=== PROBLEMS TO SOLVE ===
**1)** In the country converter text, what does coco use internally to match country names?
**2)** Translate this sentence from the country converter text into Spanish: "Coco can also be used to build aggregation concordance matrices between different classification schemes."
**3)** Reproduce the passage of the country converter text starting at "## Motivation" and ending at "to classify countries.".

# country converter
The country converter (coco) is a Python package to convert and match
country names between different classifications and between different
naming versions. Internally it uses regular expressions to match country
names. Coco can also be used to build aggregation concordance matrices
between different classification schemes.
[![image](https://img.shields.io/pypi/v/country-converter.svg)](https://pypi.python.org/pypi/country_converter/)
[![image](https://anaconda.org/conda-forge/country_converter/badges/version.svg)](https://anaconda.org/conda-forge/country_converter)
[![image](https://zenodo.org/badge/DOI/10.5281/zenodo.838035.svg)](https://doi.org/10.5281/zenodo.838035)
[![image](http://joss.theoj.org/papers/af694f2e5994b8aacbad119c4005e113/status.svg)](http://joss.theoj.org/papers/af694f2e5994b8aacbad119c4005e113)
[![image](https://github.com/IndEcol/country_converter/workflows/build/badge.svg)](https://github.com/IndEcol/country_converter/actions)
[![image](https://coveralls.io/repos/github/IndEcol/country_converter/badge.svg?branch=master&service=github)](https://coveralls.io/github/IndEcol/country_converter?branch=master)
[![image](https://img.shields.io/badge/code%20style-black-000000.svg)](https://github.com/psf/black)
[![image](https://img.shields.io/badge/License-GPL%20v3-blue.svg)](https://www.gnu.org/licenses/gpl-3.0)
## Motivation
To date, there is no single standard of how to name or specify
individual countries in a (meta) data description. While some data
sources follow ISO 3166, this standard defines a two and a three letter
code in addition to a numerical classification. To further complicate
the matter, instead of using one of the existing standards, many
databases use unstandardised country names to classify countries.
The country converter (coco) automates the conversion from different
standards and version of country names. Internally, coco is based on a
table specifying the different ISO and UN standards per country together
with the official name and a regular expression which aim to match all
English versions of a specific country name. In addition, coco includes
classification based on UN-, EU-, OECD-membership, UN regions
specifications, continents and various MRIO and IAM databases (see
[Classification schemes](#classification-schemes) below).

=== PROVIDED MATERIAL ===
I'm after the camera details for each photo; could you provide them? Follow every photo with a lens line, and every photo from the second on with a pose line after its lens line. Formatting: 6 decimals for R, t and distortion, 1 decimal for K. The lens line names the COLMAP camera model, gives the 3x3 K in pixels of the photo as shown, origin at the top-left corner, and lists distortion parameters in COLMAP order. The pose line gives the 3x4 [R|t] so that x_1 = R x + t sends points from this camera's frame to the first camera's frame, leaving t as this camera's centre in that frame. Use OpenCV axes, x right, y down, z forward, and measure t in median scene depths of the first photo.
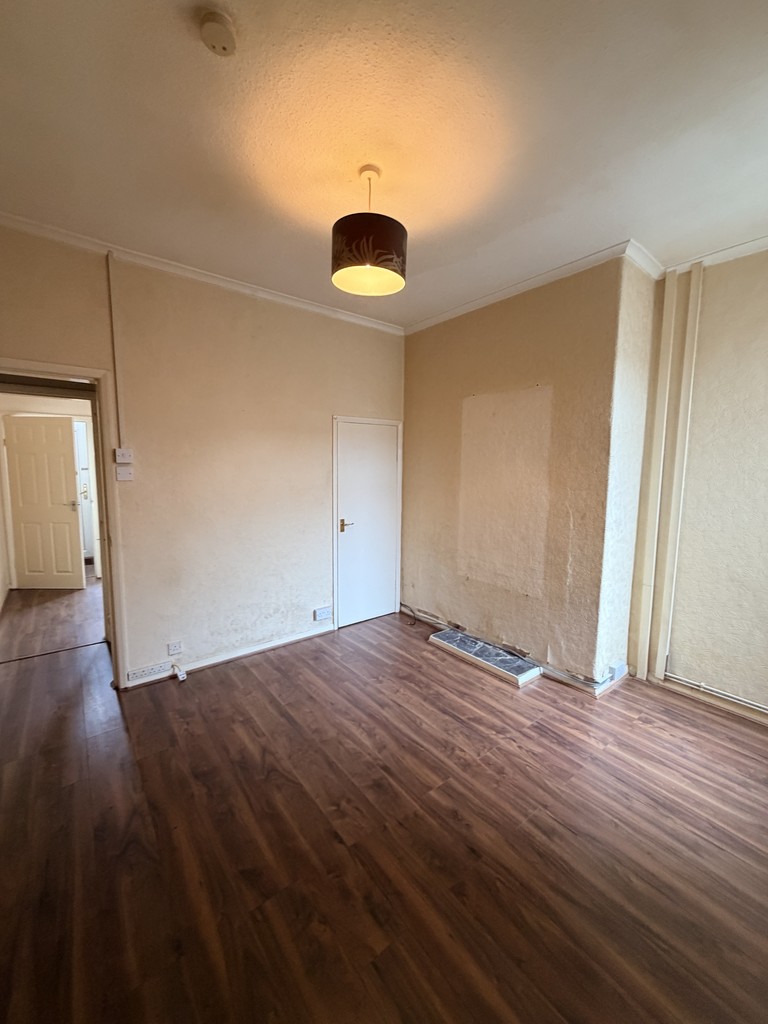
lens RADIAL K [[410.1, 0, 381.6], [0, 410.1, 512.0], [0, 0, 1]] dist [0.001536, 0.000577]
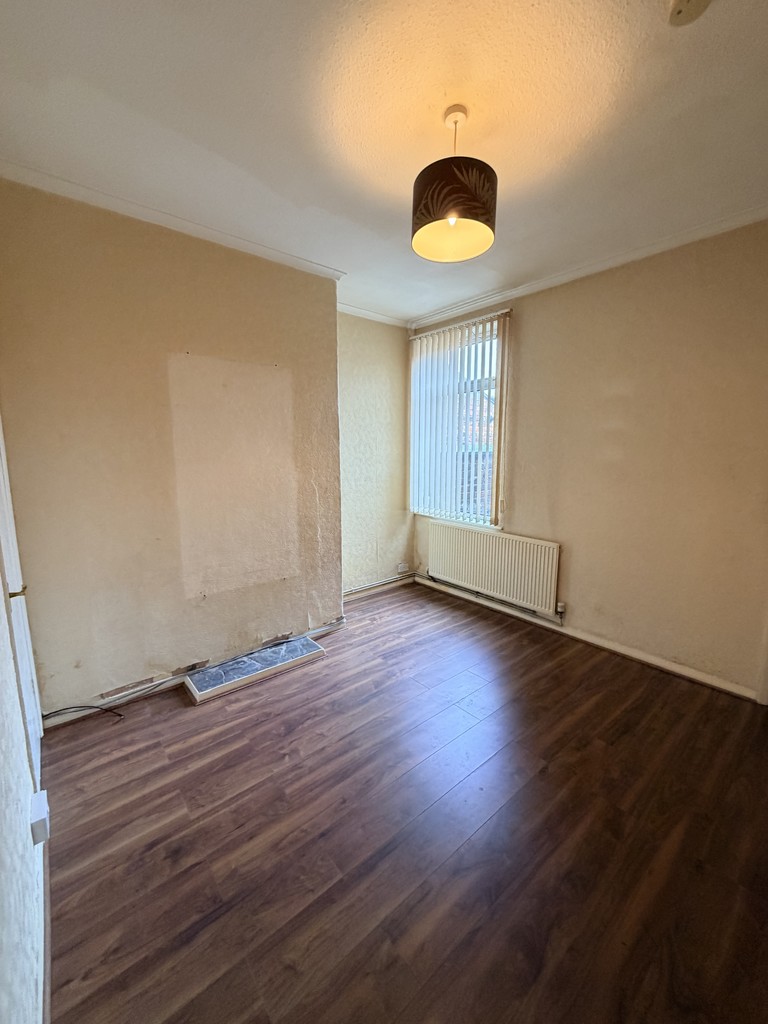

=== SOLUTIONS TO EACH TASK ===
**1)** Regular expressions.

**2)** Coco también se puede usar para construir matrices de concordancia de agregación entre diferentes esquemas de clasificación.

**3)**
## Motivation
To date, there is no single standard of how to name or specify
individual countries in a (meta) data description. While some data
sources follow ISO 3166, this standard defines a two and a three letter
code in addition to a numerical classification. To further complicate
the matter, instead of using one of the existing standards, many
databases use unstandardised country names to classify countries.